UK fintech payments unicorn cuts back as Covid-19 boost wears off

Payments infrastructure firm Paddle downsizes as Covid-19-generated business boost runs out of steam

Karl Flinders

By

Published: 17 Jan 2023 14:32

UK payments infrastructure financial technology firm Paddle is reducing its workforce of over 350 by 8% after a boost to its business during the Covid-19 pandemic comes to an end.

The company, which provides payments infrastructure to software-as-a-service providers, said it experienced “incredible levels of growth” during the pandemic when people and businesses began working remotely and digitally. But it said this boost to business has been replaced by new challenges, which are having the opposite effect.

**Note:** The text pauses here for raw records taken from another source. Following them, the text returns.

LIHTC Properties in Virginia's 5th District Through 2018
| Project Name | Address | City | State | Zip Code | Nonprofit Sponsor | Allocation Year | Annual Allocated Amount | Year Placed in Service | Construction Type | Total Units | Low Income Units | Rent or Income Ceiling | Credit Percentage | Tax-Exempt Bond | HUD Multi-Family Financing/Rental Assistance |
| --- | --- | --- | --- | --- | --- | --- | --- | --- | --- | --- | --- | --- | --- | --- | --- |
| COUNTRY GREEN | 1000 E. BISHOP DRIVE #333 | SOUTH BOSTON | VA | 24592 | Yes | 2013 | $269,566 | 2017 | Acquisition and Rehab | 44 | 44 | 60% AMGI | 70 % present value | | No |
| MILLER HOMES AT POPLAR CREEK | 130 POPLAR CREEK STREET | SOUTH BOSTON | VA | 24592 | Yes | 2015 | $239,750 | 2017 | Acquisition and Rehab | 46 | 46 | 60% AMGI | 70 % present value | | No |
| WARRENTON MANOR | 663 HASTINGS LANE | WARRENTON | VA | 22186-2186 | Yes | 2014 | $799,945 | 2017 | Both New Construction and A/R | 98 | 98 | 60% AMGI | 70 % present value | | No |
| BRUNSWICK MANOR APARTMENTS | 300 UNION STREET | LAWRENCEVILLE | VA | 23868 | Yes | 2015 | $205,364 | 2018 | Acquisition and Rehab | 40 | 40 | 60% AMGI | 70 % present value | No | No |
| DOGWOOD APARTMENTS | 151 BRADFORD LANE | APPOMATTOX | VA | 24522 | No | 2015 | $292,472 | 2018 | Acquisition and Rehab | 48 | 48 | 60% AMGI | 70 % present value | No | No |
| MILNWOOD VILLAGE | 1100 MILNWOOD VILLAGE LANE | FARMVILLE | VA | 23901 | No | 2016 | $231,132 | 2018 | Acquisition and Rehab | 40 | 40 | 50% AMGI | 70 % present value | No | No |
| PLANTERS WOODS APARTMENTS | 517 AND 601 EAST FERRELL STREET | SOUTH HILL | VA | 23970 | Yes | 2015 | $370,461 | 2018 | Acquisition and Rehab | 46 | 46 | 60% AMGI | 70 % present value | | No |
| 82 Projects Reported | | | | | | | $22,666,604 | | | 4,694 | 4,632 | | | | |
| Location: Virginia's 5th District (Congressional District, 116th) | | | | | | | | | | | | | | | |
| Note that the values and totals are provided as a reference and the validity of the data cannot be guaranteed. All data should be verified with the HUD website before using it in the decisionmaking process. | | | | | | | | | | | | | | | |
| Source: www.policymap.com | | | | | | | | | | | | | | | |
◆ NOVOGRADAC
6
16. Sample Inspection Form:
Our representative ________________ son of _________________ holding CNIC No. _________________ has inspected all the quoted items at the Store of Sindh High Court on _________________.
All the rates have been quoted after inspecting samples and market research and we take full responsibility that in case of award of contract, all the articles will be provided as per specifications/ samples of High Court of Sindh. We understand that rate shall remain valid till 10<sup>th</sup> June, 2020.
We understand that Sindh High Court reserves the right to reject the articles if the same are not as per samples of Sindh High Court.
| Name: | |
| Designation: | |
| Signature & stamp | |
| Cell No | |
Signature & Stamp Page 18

Paddle founder and CEO Christian Owens said in a memo: “During Covid-19, we were the beneficiaries of the world shifting to a more remote and digital way of working. Many software companies moved to Paddle, including those who had never sold globally before, and the software companies we already worked with saw incredible levels of growth as the world adopted their products.”

The company saw transaction volumes increase more than three-and-a-half times during the period.

But Owens said the world has now changed, with high inflation and interest rates and investors holding back investments in fintech. He acknowledged the mistake of “assuming that the growth our customers saw during Covid-19 was a signal of fundamental change and that growth would be sustained largely in perpetuity”.

“This week has been a tough one at Paddle, as we said goodbye to 8% of our team,” said Owens. “Some incredibly talented folks are leaving the business this week, and I’d encourage you to hire any of them.”

During the Covid-19 pandemic, the fintech sector saw accelerated take-up of digital services to enable people to work and carry out everyday tasks digitally. This boosted the take-up of cloud-based services, as well as fintech, by businesses and consumers.

Separately, US fintech firm LendingClub this week cut its workforce by 14% as high interest rates stifle demand for its lending services.